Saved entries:
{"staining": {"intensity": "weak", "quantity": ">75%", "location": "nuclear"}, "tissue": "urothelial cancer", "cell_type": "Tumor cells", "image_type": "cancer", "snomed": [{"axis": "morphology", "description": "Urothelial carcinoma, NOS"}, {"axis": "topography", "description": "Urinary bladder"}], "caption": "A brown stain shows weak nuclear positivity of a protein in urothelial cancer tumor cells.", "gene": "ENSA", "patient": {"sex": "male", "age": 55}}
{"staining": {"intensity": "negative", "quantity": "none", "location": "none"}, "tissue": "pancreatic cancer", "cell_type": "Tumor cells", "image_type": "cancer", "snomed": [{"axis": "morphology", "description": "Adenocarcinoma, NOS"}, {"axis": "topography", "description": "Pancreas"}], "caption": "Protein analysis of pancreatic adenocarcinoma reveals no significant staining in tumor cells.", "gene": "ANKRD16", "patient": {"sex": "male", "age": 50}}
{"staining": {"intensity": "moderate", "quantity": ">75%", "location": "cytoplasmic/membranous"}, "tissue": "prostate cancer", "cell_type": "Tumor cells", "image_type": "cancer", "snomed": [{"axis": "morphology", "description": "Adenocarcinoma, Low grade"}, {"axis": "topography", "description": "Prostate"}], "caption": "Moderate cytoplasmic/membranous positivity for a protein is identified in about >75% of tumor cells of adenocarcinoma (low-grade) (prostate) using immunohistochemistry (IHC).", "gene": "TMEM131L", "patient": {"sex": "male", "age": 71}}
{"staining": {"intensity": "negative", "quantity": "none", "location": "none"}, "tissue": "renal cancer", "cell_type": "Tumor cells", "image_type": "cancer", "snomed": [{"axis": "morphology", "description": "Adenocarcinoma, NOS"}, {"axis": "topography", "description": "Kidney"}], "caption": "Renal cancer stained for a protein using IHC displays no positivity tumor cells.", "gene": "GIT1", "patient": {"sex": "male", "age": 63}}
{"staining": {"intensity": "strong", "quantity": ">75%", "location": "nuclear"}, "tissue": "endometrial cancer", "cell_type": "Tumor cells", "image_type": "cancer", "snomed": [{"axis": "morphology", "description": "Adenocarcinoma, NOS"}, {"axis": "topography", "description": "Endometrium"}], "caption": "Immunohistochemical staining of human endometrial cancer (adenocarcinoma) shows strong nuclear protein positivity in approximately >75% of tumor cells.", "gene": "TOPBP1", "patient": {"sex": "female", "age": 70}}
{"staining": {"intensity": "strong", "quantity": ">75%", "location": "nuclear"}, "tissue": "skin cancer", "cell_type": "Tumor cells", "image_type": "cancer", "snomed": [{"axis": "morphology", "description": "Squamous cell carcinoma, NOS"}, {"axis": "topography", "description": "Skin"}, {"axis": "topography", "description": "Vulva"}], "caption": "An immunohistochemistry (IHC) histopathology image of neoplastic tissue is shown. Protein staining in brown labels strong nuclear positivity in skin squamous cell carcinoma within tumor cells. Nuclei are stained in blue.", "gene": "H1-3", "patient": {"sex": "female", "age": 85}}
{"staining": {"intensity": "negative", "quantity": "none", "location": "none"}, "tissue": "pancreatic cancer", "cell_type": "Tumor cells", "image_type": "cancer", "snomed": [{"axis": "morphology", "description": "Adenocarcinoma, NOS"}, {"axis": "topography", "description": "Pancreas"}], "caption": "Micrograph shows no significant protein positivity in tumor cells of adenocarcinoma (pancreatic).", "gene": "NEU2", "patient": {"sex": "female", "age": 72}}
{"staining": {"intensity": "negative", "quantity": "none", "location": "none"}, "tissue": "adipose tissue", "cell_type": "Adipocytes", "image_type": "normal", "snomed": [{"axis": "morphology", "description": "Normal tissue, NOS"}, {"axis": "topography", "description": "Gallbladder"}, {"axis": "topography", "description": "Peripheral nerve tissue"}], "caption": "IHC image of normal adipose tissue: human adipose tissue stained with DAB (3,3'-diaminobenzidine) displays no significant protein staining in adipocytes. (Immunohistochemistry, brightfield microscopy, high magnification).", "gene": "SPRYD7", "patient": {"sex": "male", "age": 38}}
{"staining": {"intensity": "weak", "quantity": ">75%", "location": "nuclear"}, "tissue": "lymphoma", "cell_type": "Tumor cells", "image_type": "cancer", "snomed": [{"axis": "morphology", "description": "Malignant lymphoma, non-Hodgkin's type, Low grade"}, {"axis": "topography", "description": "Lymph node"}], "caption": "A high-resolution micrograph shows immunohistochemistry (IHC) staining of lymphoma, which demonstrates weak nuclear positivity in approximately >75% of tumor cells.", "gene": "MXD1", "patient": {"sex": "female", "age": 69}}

WHAT THIS TASK INVOLVES:
Your job is to copy out every line from the records above that has the word "human".

COMPLETED EXERCISE:
{"staining": {"intensity": "strong", "quantity": ">75%", "location": "nuclear"}, "tissue": "endometrial cancer", "cell_type": "Tumor cells", "image_type": "cancer", "snomed": [{"axis": "morphology", "description": "Adenocarcinoma, NOS"}, {"axis": "topography", "description": "Endometrium"}], "caption": "Immunohistochemical staining of human endometrial cancer (adenocarcinoma) shows strong nuclear protein positivity in approximately >75% of tumor cells.", "gene": "TOPBP1", "patient": {"sex": "female", "age": 70}}
{"staining": {"intensity": "negative", "quantity": "none", "location": "none"}, "tissue": "adipose tissue", "cell_type": "Adipocytes", "image_type": "normal", "snomed": [{"axis": "morphology", "description": "Normal tissue, NOS"}, {"axis": "topography", "description": "Gallbladder"}, {"axis": "topography", "description": "Peripheral nerve tissue"}], "caption": "IHC image of normal adipose tissue: human adipose tissue stained with DAB (3,3'-diaminobenzidine) displays no significant protein staining in adipocytes. (Immunohistochemistry, brightfield microscopy, high magnification).", "gene": "SPRYD7", "patient": {"sex": "male", "age": 38}}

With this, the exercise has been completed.